The sponsor says they will pay the expense as a direct charge. Is that ok?

Determination of allowability hinges on a number of factors.  Aside from sponsor approval, ASU must be in compliance with 2 CFR Part 200 (Uniform Guidance); the DS-2 disclosure statement; and also be able to support the exception upon request of sponsors and auditors.

What if a cost comes up after an award is made?

The unit will need to evaluate each cost on a transaction by transaction basis to determine whether it is an allowable CAS exception item. If unsure that the expenditure is allowable, the unit may submit their justification for CAS exception for review and approval by emailing their AMT Award Monitoring GCO. The unit is responsible for maintaining all required documentation related to costs meeting the CAS exception criteria.

Why must the unit maintain documentation?

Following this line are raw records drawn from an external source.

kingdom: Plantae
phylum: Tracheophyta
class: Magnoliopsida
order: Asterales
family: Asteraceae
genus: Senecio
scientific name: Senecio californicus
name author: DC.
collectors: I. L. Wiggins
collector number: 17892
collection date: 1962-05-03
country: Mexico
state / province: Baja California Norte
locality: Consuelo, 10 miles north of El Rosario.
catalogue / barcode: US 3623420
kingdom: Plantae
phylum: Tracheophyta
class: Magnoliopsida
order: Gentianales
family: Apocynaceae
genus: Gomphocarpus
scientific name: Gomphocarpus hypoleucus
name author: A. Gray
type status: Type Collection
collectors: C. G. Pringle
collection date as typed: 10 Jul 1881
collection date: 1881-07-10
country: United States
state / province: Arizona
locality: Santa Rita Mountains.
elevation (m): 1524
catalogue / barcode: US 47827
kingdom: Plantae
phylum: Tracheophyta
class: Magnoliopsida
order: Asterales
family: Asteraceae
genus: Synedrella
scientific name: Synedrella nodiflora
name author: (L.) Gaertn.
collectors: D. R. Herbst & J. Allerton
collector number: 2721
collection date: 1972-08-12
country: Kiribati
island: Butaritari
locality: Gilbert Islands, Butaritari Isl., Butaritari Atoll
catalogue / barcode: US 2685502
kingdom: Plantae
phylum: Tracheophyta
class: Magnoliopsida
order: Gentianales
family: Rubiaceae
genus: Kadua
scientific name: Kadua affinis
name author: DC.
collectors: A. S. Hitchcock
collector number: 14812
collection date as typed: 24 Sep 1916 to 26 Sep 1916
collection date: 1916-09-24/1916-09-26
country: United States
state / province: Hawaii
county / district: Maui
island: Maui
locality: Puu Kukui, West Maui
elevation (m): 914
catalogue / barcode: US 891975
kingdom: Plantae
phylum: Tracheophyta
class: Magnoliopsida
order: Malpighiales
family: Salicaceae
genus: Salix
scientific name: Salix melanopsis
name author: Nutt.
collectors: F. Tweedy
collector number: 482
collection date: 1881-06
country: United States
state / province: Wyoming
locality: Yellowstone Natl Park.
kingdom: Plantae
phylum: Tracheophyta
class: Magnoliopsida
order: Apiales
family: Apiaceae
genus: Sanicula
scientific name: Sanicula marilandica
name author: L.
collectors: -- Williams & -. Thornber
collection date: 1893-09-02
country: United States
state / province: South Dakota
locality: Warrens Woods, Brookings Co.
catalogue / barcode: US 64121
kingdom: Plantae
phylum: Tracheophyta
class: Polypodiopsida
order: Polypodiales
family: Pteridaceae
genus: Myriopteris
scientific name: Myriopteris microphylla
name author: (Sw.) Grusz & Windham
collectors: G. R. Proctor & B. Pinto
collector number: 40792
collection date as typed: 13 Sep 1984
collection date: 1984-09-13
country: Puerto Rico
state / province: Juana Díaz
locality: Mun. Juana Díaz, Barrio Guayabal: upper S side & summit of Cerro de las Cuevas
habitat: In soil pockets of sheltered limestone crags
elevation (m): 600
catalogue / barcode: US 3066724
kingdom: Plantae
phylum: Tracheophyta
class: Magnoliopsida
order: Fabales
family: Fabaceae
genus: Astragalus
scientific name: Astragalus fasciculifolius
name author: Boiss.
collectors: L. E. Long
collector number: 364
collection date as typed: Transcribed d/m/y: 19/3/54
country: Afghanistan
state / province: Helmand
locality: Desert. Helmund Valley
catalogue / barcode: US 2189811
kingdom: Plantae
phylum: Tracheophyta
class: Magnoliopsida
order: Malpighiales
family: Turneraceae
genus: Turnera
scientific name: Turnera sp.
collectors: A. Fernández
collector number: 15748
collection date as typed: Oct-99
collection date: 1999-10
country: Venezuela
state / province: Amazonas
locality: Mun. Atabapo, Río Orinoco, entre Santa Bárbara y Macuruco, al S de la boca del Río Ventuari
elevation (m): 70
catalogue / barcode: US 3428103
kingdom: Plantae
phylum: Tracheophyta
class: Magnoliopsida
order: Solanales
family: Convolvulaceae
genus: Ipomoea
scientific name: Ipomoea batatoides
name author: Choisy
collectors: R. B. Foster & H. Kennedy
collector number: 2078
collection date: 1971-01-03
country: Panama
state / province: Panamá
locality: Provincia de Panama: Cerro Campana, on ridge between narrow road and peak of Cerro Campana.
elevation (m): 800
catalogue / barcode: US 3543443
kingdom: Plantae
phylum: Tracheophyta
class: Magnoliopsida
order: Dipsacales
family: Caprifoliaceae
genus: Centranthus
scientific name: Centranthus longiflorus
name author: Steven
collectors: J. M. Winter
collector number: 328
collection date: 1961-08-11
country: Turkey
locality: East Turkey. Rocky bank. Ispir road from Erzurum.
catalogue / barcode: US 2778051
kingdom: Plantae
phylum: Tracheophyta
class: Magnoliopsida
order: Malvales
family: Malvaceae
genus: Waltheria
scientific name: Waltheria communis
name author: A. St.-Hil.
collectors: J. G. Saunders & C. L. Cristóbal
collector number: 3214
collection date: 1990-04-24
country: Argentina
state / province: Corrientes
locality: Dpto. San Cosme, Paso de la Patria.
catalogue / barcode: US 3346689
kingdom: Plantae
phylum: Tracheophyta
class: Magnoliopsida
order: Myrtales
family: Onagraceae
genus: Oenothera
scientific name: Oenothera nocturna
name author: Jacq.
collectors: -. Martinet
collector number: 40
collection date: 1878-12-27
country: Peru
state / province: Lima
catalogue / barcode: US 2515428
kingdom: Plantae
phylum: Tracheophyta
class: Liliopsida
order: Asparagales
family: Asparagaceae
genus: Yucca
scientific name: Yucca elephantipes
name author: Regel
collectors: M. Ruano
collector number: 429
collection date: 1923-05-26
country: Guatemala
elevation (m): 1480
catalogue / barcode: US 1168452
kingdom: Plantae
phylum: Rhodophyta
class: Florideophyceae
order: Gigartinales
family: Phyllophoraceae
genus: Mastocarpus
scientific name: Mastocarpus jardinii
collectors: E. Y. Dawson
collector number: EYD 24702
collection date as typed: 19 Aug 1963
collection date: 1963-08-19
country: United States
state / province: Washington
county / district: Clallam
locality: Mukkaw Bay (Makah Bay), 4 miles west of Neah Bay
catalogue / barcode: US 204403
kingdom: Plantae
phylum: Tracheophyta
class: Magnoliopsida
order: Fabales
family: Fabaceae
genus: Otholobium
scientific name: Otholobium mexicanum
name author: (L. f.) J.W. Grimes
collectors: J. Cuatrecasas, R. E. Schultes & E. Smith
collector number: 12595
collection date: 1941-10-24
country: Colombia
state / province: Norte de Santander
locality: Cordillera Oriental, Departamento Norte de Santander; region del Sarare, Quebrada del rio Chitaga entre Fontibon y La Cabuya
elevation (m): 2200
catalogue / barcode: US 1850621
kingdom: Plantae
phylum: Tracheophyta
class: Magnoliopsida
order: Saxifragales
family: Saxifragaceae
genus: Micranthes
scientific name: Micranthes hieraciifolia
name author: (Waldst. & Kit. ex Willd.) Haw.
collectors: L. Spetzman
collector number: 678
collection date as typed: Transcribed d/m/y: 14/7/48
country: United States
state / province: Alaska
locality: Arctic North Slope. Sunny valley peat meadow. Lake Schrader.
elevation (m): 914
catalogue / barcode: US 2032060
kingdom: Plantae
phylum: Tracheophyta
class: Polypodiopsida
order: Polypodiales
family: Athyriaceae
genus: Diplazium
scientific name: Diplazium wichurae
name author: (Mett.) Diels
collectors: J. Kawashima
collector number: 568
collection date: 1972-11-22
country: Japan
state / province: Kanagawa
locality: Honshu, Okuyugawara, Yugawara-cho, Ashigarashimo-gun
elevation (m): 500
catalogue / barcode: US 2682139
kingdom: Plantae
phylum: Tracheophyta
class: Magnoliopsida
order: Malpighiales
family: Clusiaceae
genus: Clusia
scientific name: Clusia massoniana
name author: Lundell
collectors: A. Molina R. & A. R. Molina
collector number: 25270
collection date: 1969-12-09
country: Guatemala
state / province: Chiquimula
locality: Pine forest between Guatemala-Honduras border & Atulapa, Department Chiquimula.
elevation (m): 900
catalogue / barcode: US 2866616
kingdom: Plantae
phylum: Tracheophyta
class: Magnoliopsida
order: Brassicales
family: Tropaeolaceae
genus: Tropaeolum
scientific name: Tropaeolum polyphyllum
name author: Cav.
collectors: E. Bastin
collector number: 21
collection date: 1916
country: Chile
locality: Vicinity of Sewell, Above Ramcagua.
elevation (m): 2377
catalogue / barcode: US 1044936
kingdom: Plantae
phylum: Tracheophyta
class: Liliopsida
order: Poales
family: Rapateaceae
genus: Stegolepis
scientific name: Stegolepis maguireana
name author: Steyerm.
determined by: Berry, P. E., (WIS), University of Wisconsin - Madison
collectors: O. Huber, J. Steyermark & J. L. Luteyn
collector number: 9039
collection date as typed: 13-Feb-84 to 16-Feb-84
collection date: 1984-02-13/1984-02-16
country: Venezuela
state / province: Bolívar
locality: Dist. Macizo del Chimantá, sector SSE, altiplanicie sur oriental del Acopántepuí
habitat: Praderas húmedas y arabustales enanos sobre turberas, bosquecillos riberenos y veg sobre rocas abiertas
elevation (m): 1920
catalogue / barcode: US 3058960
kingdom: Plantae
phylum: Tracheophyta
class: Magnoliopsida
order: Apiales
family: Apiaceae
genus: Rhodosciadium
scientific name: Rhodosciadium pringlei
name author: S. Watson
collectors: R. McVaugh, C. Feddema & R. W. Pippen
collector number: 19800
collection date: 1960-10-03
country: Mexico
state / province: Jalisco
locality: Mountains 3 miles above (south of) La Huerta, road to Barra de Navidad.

Increased scrutiny by funding agency officials and federal auditors make it imperative that units adequately justify and maintain documentation to support charges identified as CAS exception items. A higher standard for documentation is necessary for these potentially unallowable charges for multiple reasons:

  • Lack of proper justification may result in disallowance of the charge by the funding agency;
  • A properly justified charge will allow the University to negotiate with the agency should a program officer arbitrarily decide not to fund the cost; and
  • In the absence of proper justification, auditors may disallow charges after the fact even if they have been approved by the funding agency.

How should CAS exceptions be processed and what documentation should be maintained in the unit file?

See WI-EP-60 for step by step instructions on how to process CAS exceptions and for required file documentation.